Last Christmas, my brother—who went to Vietnam, gave me—who had been in Haight Ashbury, the CD-ROM game Haight Ashbury in the Sixties. He said, "I always wondered what it was like there, then."
I suppose it is a bit like my wondering what Vietnam was like for him. I could watch Platoon and Saigon and read Chickenhawk but it would never be quite like watching/reading the same and remembering/being there. The same can probably be said about this psychedelic CD-ROM game/documentary. Somebody who wasn't there can get the feeling of the time from it but unless you had stood on the sidewalk and watched the parade go by, unless you had done certain other things, you probably wouldn't get the same chill down your spine when in one of the video clips Kesey says with a laugh to a bunch of reporters "Well, why don't you guys come by (to the acid test)."
The publisher's name is Rockument and I suppose that means that they intend to document all the over-hyped eras of "The Rock Age" that each of us in part of our teenagerhood was cloned out of. This one shows both the difficulty and some of the possibilities of trying to do that.
In a very nice and careful touch, when it installed itself it told me explicitly that it was upgrading my MS CD interface adding a directory, changing one line only in the Autoexec, and telling me where it was saving the old Autoexec. Much more politely than most software that just says something like "Your software/driver/boot file have been updated" and allowing you to pray your machine will start up again. Such friendliness was the side of the Haight which made life simple for the heads and gave birth to the Whole Earth Catalog.
Another nice touch is how the screen can be Windows based and still eliminate the dreary gray (choose your color) stripes and sliding boxes at the side and bottom of the standard Windows format. Color is definitely in evidence. When you want to go forward or back a realistic moving hand responds to your mouse. So simple you don't need pull down menus. And a Quit function is always available In the right bottom corner like a tab of Thorazine in your pocket.

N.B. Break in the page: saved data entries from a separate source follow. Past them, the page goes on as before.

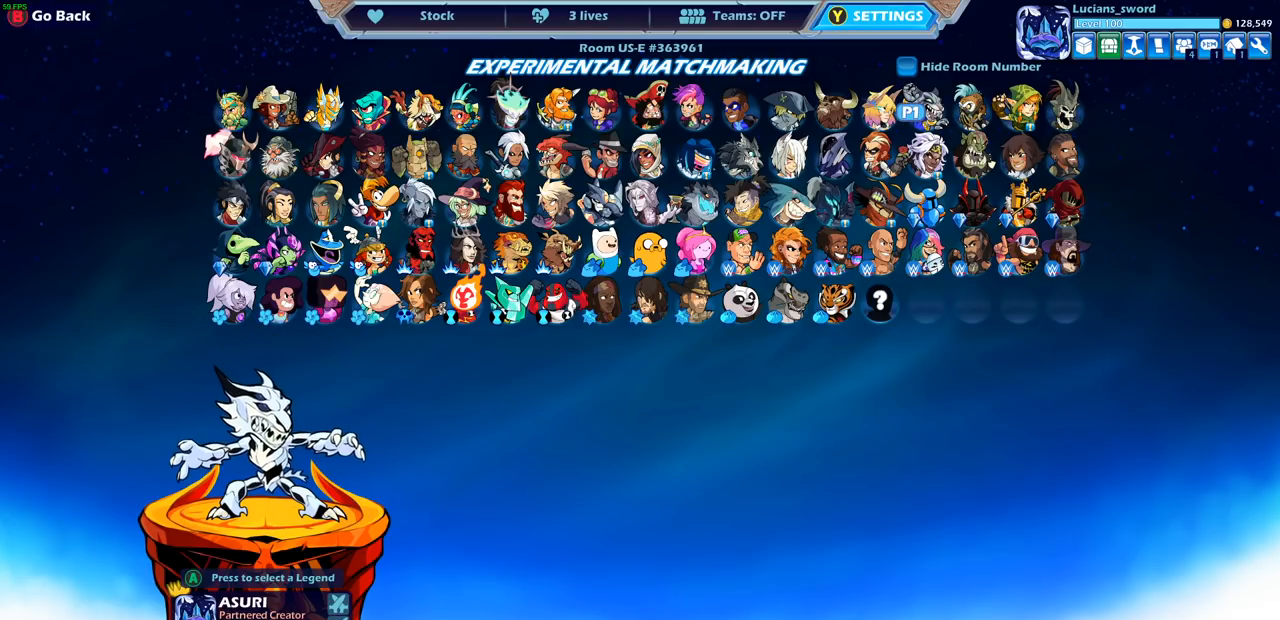
{"buttons": [], "left_stick": "center", "right_stick": "center", "events": [[317, "left_stick", "down-right"], [467, "left_stick", "center"]]}
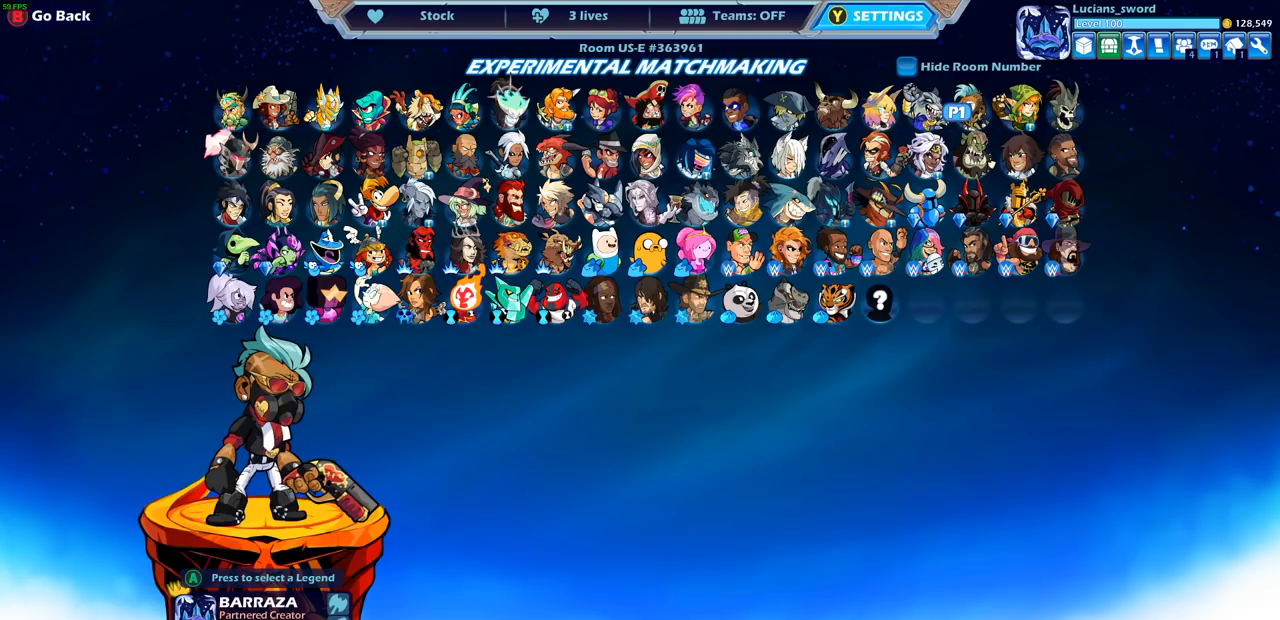
{"buttons": [], "left_stick": "left", "right_stick": "center", "events": [[133, "left_stick", "left"], [300, "left_stick", "center"], [383, "left_stick", "left"]]}
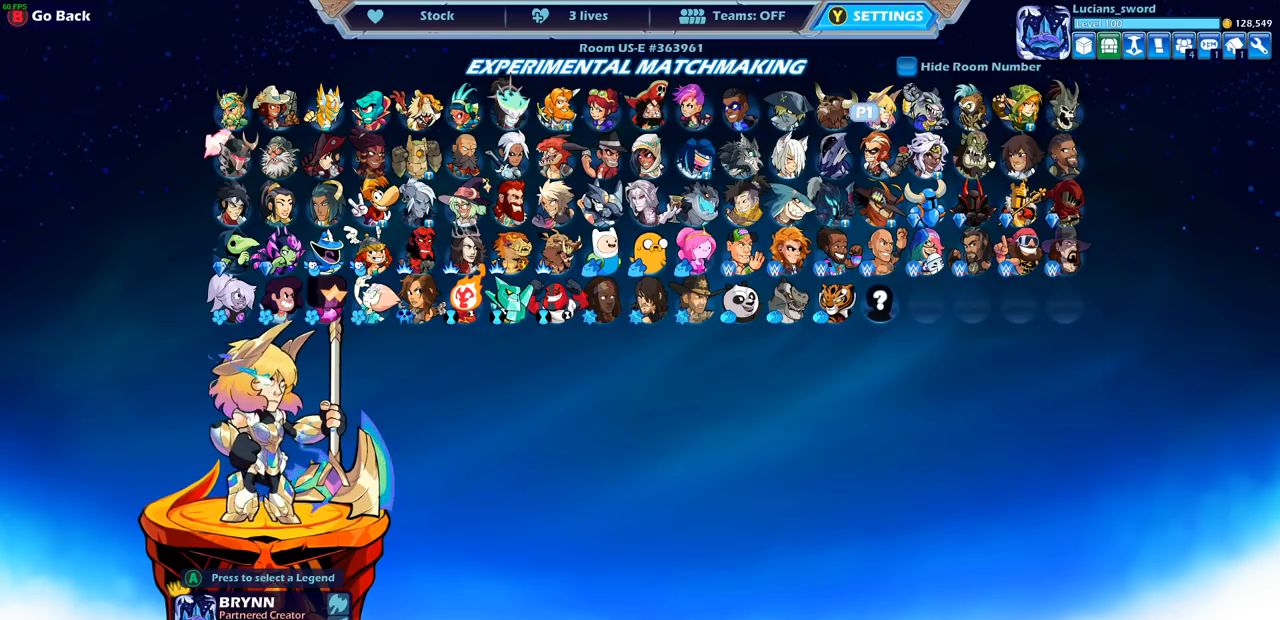
{"buttons": [], "left_stick": "left", "right_stick": "center", "events": [[33, "left_stick", "center"], [100, "left_stick", "left"], [217, "left_stick", "center"], [283, "left_stick", "left"], [417, "left_stick", "center"], [467, "left_stick", "left"]]}
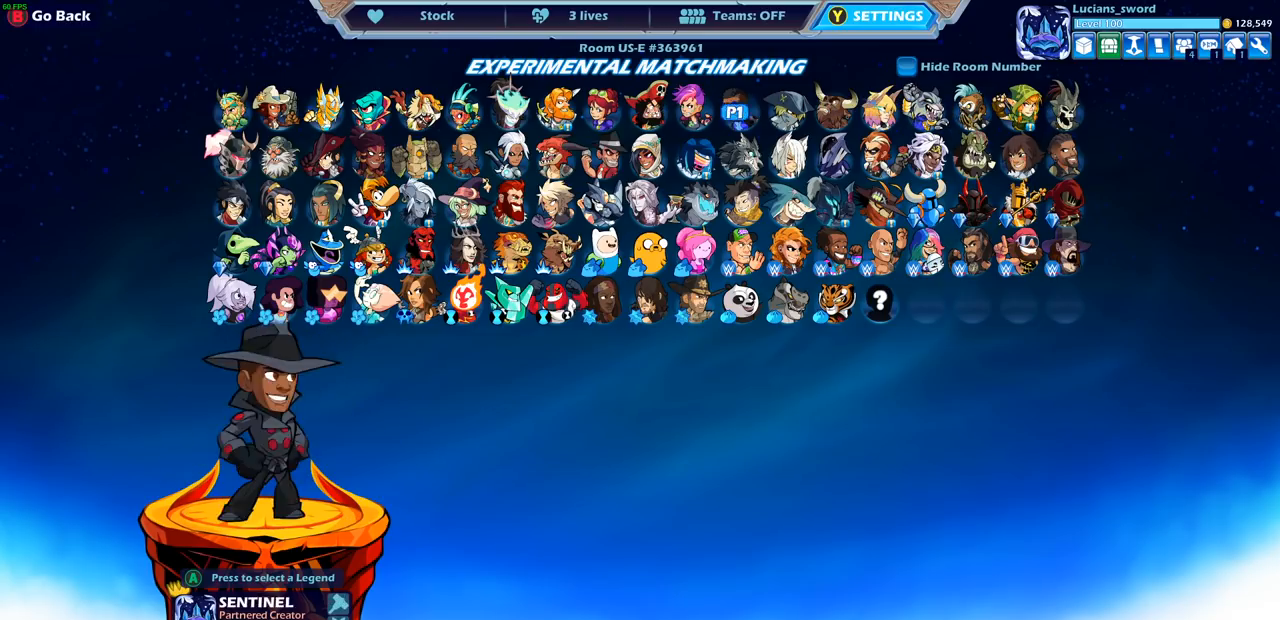
{"buttons": [], "left_stick": "center", "right_stick": "center", "events": [[67, "left_stick", "down"], [150, "left_stick", "center"]]}
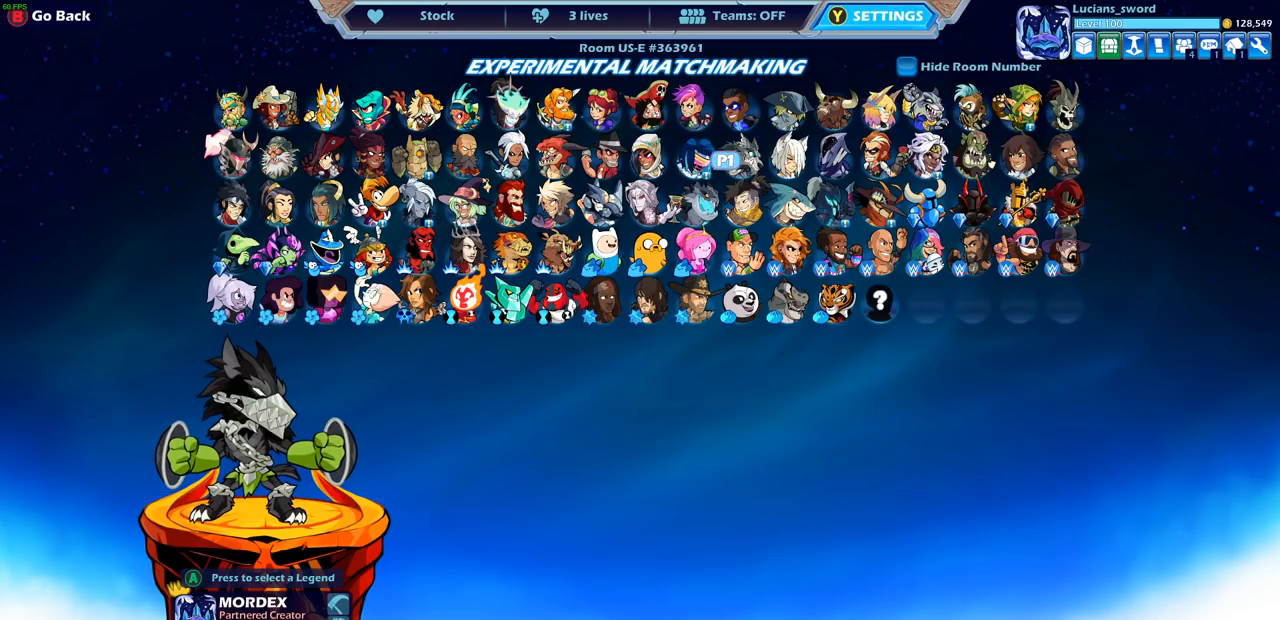
{"buttons": [], "left_stick": "center", "right_stick": "center", "events": [[233, "left_stick", "down"], [417, "left_stick", "center"]]}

The colors and graphics from that time are nice even if you have largely outgrown that sort of thing. One path of choice is just to run the videos, music and poster art as it takes you through a tour of the CD-ROM to the background music of what sounds mostly like the Dead.
The other way to go through the CD (actually two CDs) -is the game "Drop out." A nice mindless board game on a psychedelic background with four concentric circles marked as "Food and Shelter," "Hipness," "Love" and "Spirituality" surrounding a realistic blinking eye. You touch the eye to spin a number, which either moves you along or gives you a card to draw. You move with some corny whooshing sounds and several classic guitar riffs which bring you to either a slide show with music or the Haight's version of Chance/Community Chest cards. These help you pick up points for food and shelter, hipness, love, etc.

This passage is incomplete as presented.